Electrochemical performance of polypyrrole derived porous activated carbon-based symmetric supercapacitors in various electrolytes

Abstract

The electrochemical performance of porous carbon prepared from the polymerization and carbonization of pyrrole is presented in this work. The produced carbon exhibited a high specific surface area and high mesopore volume that are desirable and beneficial for high capacitive performance. Symmetric supercapacitor devices fabricated from this carbon were tested in three different electrolytes (6 M KOH, 1 M NaNO₃, and 1 M Na₂SO₄). Higher capacitive performance (specific capacitance of 131 F g⁻¹) in the 1 M Na₂SO₄ medium was obtained compared to the other two electrolytes a with specific capacitance of 108 F g⁻¹ in 6 M KOH and 94 F g⁻¹ in 1 M NaNO₃ respectively. The difference observed in capacitance in the three electrolytes is linked to the individual properties of the electrolytes which include the conductivity and different ion solvation sizes.
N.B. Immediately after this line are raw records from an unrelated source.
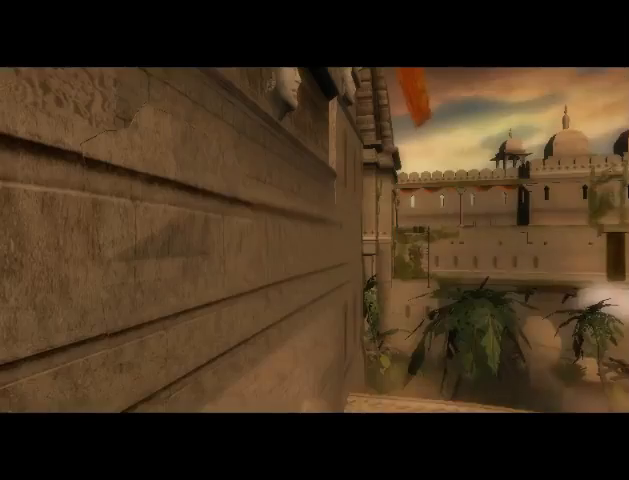
Gameplay with a controller (Xbox layout); each line is a JSON object with the inputs held at the frame after it. "events" lists button and stick changes between this image and that frame as [ms after this image, input, new state], when the widget could be followed in between. Not read: L3 R3.
{"buttons": [], "left_stick": "center", "right_stick": "center", "events": []}
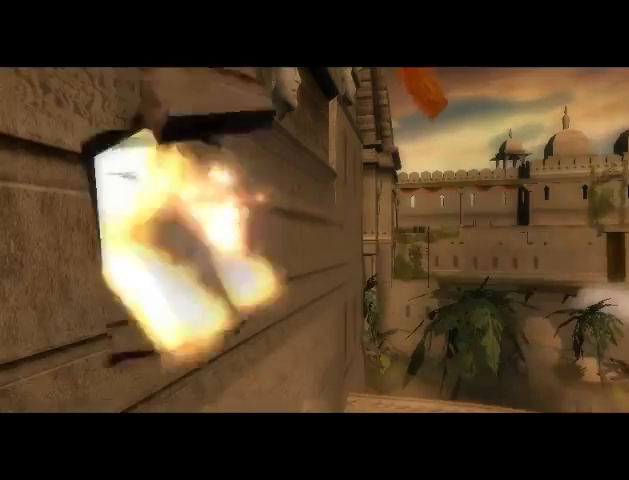
{"buttons": [], "left_stick": "center", "right_stick": "center", "events": [[267, "A", "down"], [300, "A", "up"], [400, "A", "down"], [467, "A", "up"]]}
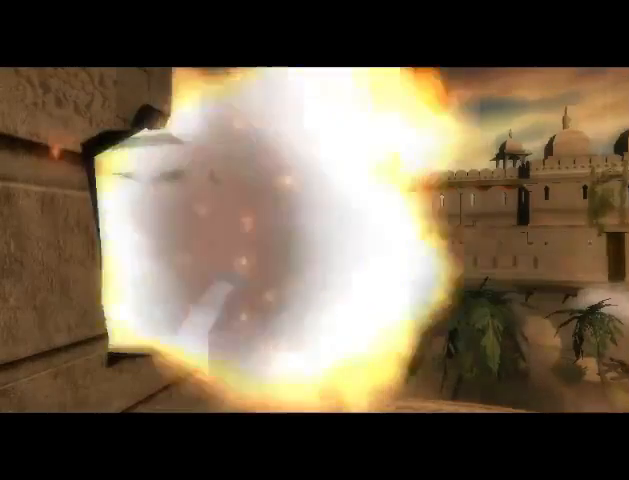
{"buttons": [], "left_stick": "center", "right_stick": "center", "events": [[33, "A", "down"], [100, "A", "up"], [167, "A", "down"], [200, "A", "up"], [467, "A", "down"], [500, "A", "up"]]}
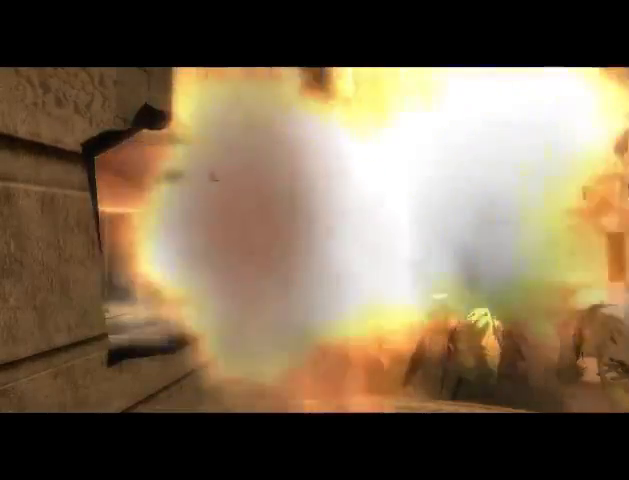
{"buttons": [], "left_stick": "center", "right_stick": "center", "events": []}
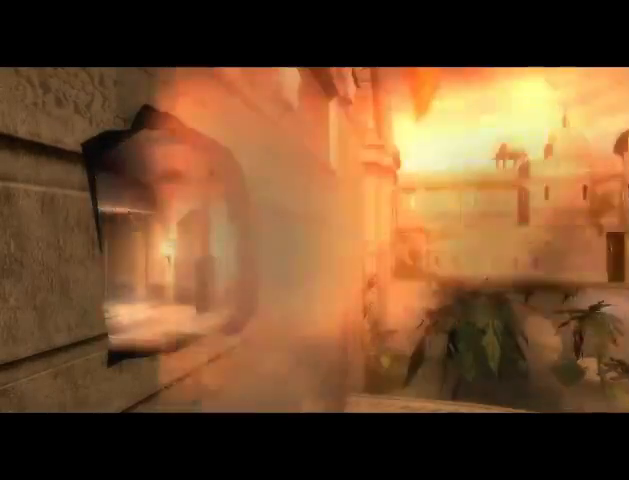
{"buttons": [], "left_stick": "center", "right_stick": "center", "events": []}
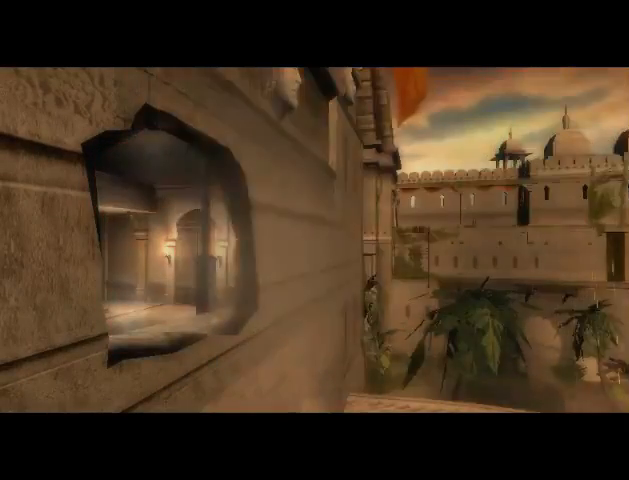
{"buttons": [], "left_stick": "center", "right_stick": "center", "events": []}
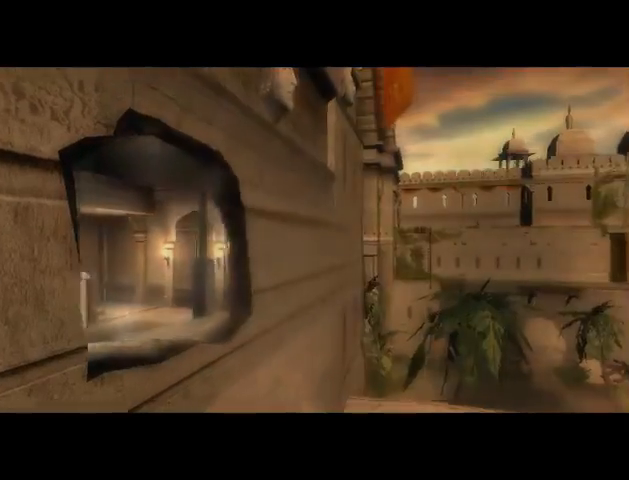
{"buttons": [], "left_stick": "center", "right_stick": "center", "events": []}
A potentiostatic floating test at the maximum voltage for 140 h was used to study the stability of the devices and from the experimental data, a 7% capacitance decrease was observed in the 6 M KOH electrolyte which is related to the corrosive atmosphere and oxidation of the positive electrode. A decrease of 18% in capacitance was observed in 1 M NaNO₃ with an increase in resistance and 1% capacitance decay was observed in 1 M Na₂SO₄ with no change in resistance value at the end of the floating test. These results suggest the good performance of the polypyrrole based activated carbon for symmetric supercapacitors in aqueous electrolytes in general with 1 M Na₂SO₄, in particular, showing excellent stability after floating.